Yirmi İkinci Bölüm

523 31 6
                                    

Multimedya: Yavuz'un Çiftliği


Yolculuk genel olarak sessiz geçti. Ara sıra sohbet ettik, Yavuz biraz neşelenmem için elinden geleni yapıyordu. Bora bile kendimi iyi hissetmem için bu kadar uğraşmamıştı.

Bir saat kadar sonra çiftliğe vardığımızda biraz daha sakinleşmiştim. Yavuz, arabayı park edip arabadan çıktı ve benim kapımı açtı.

"Teşekkür ederim," dedim ve arabasından çıktım. Biraz ileride duran, beyaz renkli çiftlik evine bakıp "Dışarıdan çok güzel görünüyor," dedim. "Verandası da mı var?"

"Evet," dedi Yavuz, gülümseyerek ve elimi tuttu. "Hadi, gel benimle. Evin içini daha çok beğeneceksin."

Eve doğru ilerledik ve merdivenlerinden çıkıp verandasında durduk. Oturma alanını görünce "İçeri girmeyelim şimdi," dedim. "Burada oturalım biraz."

"Üşümez misin?"

Başımı iki yana salladım. "Hava ılık, üşümem. Hem biraz nefes almaya ihtiyacım var. Lütfen."

"Peki, nasıl istersen."

Yan yana oturduk. Uçsuz bucaksız yeşilliğe bakıp derin bir nefes aldım. Artık akşam olduğu için cırcır böcekleri ötmeye başlamıştı. Hava, ılık ılık esiyordu. Günlerin yorgunluğu şimdi iyice çökmüştü omuzlarıma. Kendimi o kadar uzun süredir kasıyor, o kadar uzun süredir kendimi gergin hissediyordum ki bunların beni ne kadar yıprattığının farkına varamamıştım.

"Burası çok güzel," diye mırıldandım, etrafa bakmaya devam ederek. "Çok huzur verici. Çok sessiz. Sanki dünyanın geri kalanı yaşamayı durdurmuş gibi... Muhteşem bir yer."

"Öyledir. Sık sık gelirim o yüzden buraya." Evi işaret etti. "Annem erken uyumuş olmalı, evin ışıkları kapalı."

"Ah, annen! Annen burada yaşıyordu öyle değil mi? Ben onu tamamen unutmuşum."

"Kafan dolu, çok normal."

"Beni burada görürse rahatsız olabilir..."

"Sorun değil Meva. Rahat ol. Bir sorun çıkmaz. Ayrıca onunla tanışmanda da kötü bir şey yok, seninle tanışmaktan memnun olacaktır eminim."

İç çektim. "Hiçbir fırsatı kaçırmıyorsun bakıyorum da."

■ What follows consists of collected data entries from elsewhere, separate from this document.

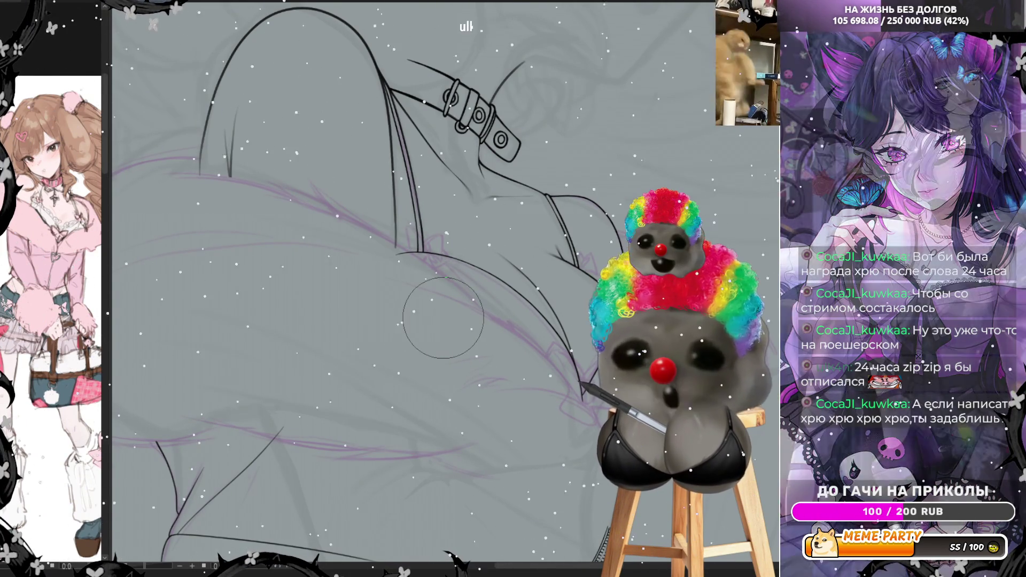
scroll(444, 317, down, 4)
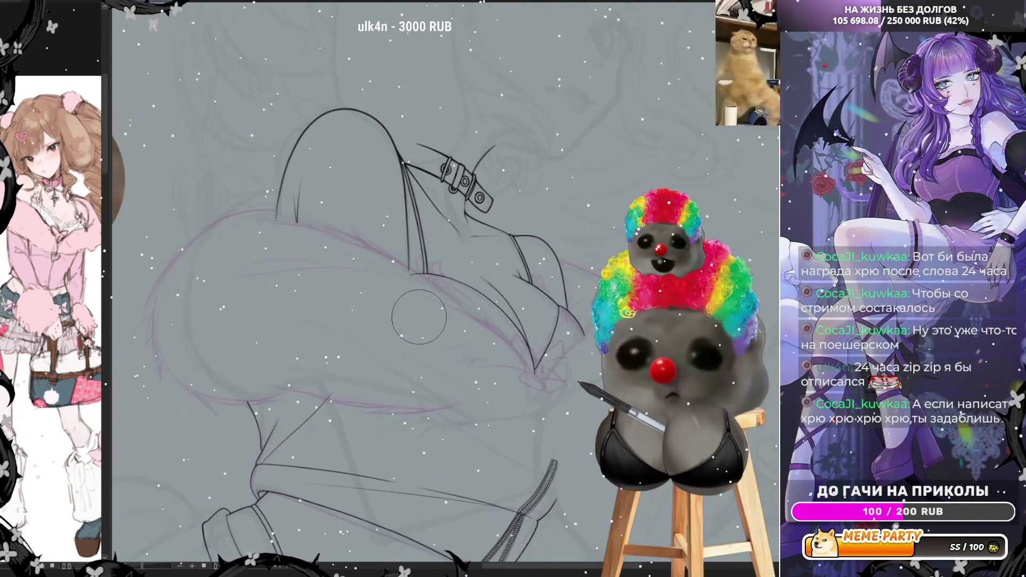
scroll(344, 426, down, 3)
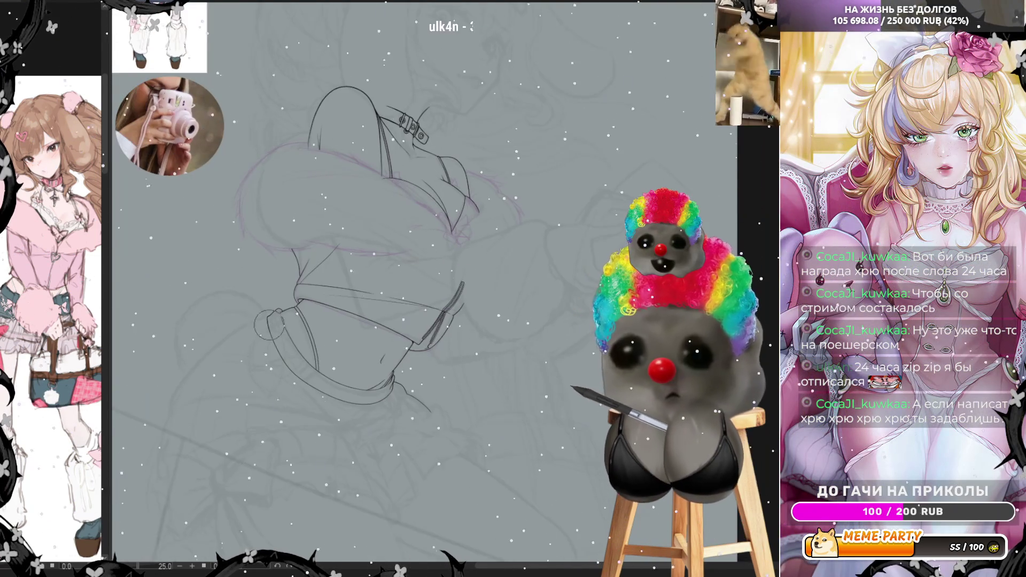
scroll(344, 426, up, 4)
scroll(373, 280, up, 2)
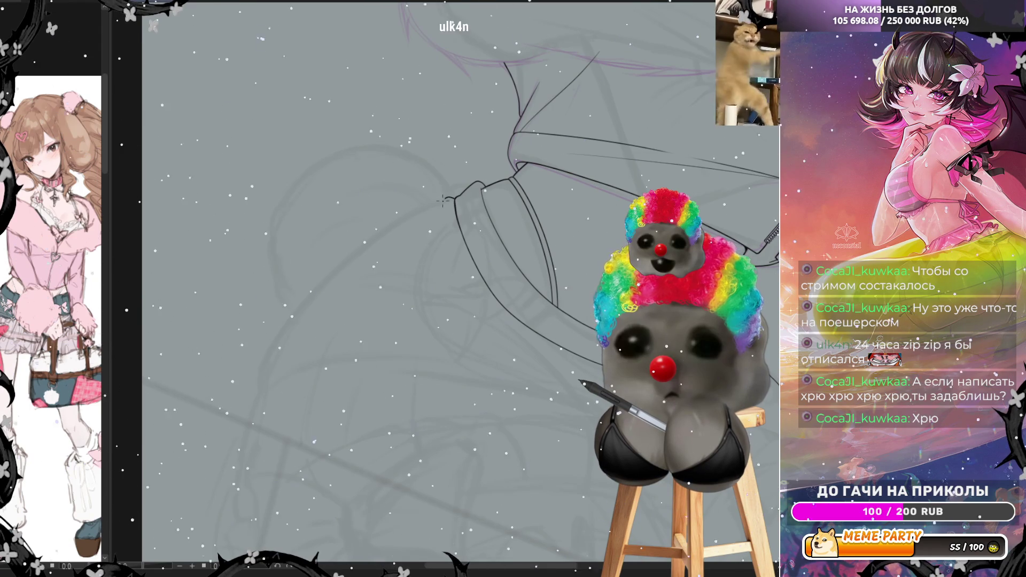
Step: Draw a long curved line sweeping down from the sleeve cuff, unflip the view, and review the drawing
mouse_move(437, 204)
mouse_down()
mouse_move(374, 235)
mouse_move(273, 331)
mouse_move(252, 388)
mouse_up()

Hafifçe gülümsedi. "Sana ilgi duyduğum için beni suçlayamazsın. Bora'nın sana bunu yaptığına inanmıyorum hala. Ben seninle evli olsaydım seni elimde tutabilmek için canımı dişime takardım. Seni çok severdim."

"Sevmek," diye mırıldandım, hüzünle. "Gerçekten de sever miydin beni? Yoksa laf olsun diye mi söylüyorsun bunu?"

"Seni tabii ki de severdim, şimdi bile seni seviyorum Meva."

Başımı öne eğdim. "Beni doğru düzgün tanımıyorsun bile."

"Sevmek için senin bütün geçmişini öğrenmem, seni yıllardır tanımam gerekmiyor. Sana baktığımda güçlü, zeki, başarılı, duygusal, nazik ve saygı duymayı bilen bir kadın görüyorum. Sende gördüklerim, seni sevmeme yetiyor."

Burnumun direği sızladı. "Bunu içinden gelerek mi söylüyorsun Yavuz?"

"Yemin ederim, doğruyu söylüyorum. Bunun için doğru zaman değil, bunun farkındayım, hassas bir dönemdesin ama hislerimi gizlemek için fazla yaşlıyım." Uzanıp elini yanağımın üstüne koydu ve başparmağıyla gözyaşlarımı sildi. "Ağlama," diye fısıldadı. "Senin ağladığını görmeye dayanamıyorum."

Sonra da beni öptü.

Çok yumuşak hatta ürkek bir öpücüktü bu. Sanki benden izin ister gibiydi. Gözlerimi kapattım, elimi onun omuzunun üstüne koydum ve bu sefer öpücüğüne karşılık verdim. Bana gösterdiği şefkate ihtiyacım vardı. Ben de bundan beslendim.